Complete the following:
• 1. For each statement, say whether it agrees with the CAS configuration metadata text below. Answer yes or no and quote the deciding words. (a) The listed configuration properties are generated automatically from the CAS source. (b) The text advises copying the entire collection of settings into the CAS configuration to keep as reference. (c) Some components require a property to be specified in kebab case for their activation at runtime.
• 2. According to the CAS configuration metadata text below, what will CAS do at runtime about required changes?
• 3. Continue the CAS configuration metadata text below from its last sentence.

Text block:
· · · · · · ·
Configuration Metadata
The collection of configuration properties listed in this section are automatically generated from the CAS source and components that contain the actual field definitions, types, descriptions, modules, etc. This metadata may not always be 100% accurate, or could be lacking details and sufficient explanations.
Be Selective
This section is meant as a guide only. Do NOT copy/paste the entire collection of settings into your CAS configuration; rather pick only the properties that you need. Do NOT enable settings unless you are certain of their purpose and do NOT copy settings into your configuration only to keep them as reference. All these ideas lead to upgrade headaches, maintenance nightmares and premature aging.
YAGNI
Note that for nearly ALL use cases, declaring and configuring properties listed here is sufficient. You should NOT have to explicitly massage a CAS XML/Java/etc configuration file to design an authentication handler, create attribute release policies, etc. CAS at runtime will auto-configure all required changes for you. If you are unsure about the meaning of a given CAS setting, do NOT turn it on without hesitation. Review the codebase or better yet, ask questions to clarify the intended behavior.
Naming Convention
Property names can be specified in very relaxed terms. For instance cas.someProperty
, cas.some-property
, cas.some_property
are all valid names. While all
forms are accepted by CAS, there are certain components (in CAS and other frameworks used) whose activation at runtime is conditional on a property value, where
this property is required to have been specified in CAS configuration using kebab case. This is both true for properties that are owned by CAS as well as those
that might be presented to the system via an external library or framework such as Spring Boot, etc.
· · · · · · ·
Available data:
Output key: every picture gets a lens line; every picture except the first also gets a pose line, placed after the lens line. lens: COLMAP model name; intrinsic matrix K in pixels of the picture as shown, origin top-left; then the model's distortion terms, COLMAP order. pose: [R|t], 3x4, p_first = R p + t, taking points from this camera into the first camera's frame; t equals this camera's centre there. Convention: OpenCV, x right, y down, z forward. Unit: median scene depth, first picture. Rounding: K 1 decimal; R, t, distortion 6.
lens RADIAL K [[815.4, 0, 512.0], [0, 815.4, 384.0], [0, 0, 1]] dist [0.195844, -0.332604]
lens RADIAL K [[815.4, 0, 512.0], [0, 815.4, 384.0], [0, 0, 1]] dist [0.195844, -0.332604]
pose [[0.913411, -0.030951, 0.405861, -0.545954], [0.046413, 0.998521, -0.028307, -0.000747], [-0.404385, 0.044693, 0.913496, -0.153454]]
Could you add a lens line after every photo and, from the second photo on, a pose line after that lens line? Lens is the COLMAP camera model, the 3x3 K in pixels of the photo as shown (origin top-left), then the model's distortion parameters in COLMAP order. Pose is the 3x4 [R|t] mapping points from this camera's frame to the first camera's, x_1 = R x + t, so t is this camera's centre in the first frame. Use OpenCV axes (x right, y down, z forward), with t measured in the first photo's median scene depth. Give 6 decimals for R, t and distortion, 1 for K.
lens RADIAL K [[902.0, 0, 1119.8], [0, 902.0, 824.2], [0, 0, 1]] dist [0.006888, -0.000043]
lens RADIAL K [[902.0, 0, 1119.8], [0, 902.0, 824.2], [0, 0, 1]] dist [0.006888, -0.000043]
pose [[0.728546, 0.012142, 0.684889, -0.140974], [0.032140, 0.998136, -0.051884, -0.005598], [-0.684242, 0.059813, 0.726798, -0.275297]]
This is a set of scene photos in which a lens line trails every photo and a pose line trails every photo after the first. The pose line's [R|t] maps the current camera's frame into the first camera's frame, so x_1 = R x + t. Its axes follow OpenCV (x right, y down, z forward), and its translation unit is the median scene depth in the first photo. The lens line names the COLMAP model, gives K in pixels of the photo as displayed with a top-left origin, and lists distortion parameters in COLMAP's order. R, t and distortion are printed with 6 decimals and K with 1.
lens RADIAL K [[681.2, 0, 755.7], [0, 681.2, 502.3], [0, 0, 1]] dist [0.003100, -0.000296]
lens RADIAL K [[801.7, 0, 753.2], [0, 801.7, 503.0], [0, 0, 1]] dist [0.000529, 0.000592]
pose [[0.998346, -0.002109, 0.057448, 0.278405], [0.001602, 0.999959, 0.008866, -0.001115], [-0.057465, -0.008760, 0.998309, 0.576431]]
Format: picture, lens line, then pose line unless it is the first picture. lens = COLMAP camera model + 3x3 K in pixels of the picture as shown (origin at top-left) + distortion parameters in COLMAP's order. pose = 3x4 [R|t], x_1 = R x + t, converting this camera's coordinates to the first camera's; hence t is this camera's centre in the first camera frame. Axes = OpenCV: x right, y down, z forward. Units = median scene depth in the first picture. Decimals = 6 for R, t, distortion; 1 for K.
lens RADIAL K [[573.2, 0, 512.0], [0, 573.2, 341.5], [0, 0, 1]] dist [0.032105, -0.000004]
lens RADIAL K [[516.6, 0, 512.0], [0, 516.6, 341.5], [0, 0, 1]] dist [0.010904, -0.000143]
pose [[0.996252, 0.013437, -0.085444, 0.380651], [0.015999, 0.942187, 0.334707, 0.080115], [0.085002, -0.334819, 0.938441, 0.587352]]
· · · · · · ·
Answers to the exercises:
• 1.
(a) Yes: "are automatically generated from the CAS source and components that contain the actual field definitions, types, descriptions, modules, etc."
(b) No: "Do NOT copy/paste the entire collection of settings into your CAS configuration"
(c) Yes: "this property is required to have been specified in CAS configuration using kebab case"

• 2. CAS will auto-configure all required changes at runtime.

• 3.
When possible, properties should be stored in lower-case kebab format, such as cas.property-name=value
.
The only possible exception to this rule is when naming actuator endpoints; The name of the
actuator endpoints (i.e. ssoSessions
) MUST remain in camelCase mode.
Settings and properties that are controlled by the CAS platform directly always begin with the prefix cas
. All other settings are controlled and provided
to CAS via other underlying frameworks and may have their own schemas and syntax. BE CAREFUL with
the distinction. Unrecognized properties are rejected by CAS and/or frameworks upon which CAS depends. This means if you somehow misspell a property definition
or fail to adhere to the dot-notation syntax and such, your setting is entirely refused by CAS and likely the feature it controls will never be activated in the
way you intend.
Validation
Configuration properties are automatically validated on CAS startup to report issues with configuration binding, specially if defined CAS settings cannot be recognized or validated by the configuration schema. Additional validation processes are also handled via Configuration Metadata and property migrations applied automatically on startup by Spring Boot and family.
Indexed Settings
CAS settings able to accept multiple values are typically documented with an index, such as cas.some.setting[0]=value
. The index [0]
is meant to be
incremented by the adopter to allow for distinct multiple configuration blocks.
Permission Tickets
A permission represents a resource identifier and its corresponding scopes. At a single instance, the resource server can only request permissions for access to the resources belonging to a single resource owner, protected by a single authorization server. As the response, the resource server receives a permission ticket which represents the same permissions that the resource server requested.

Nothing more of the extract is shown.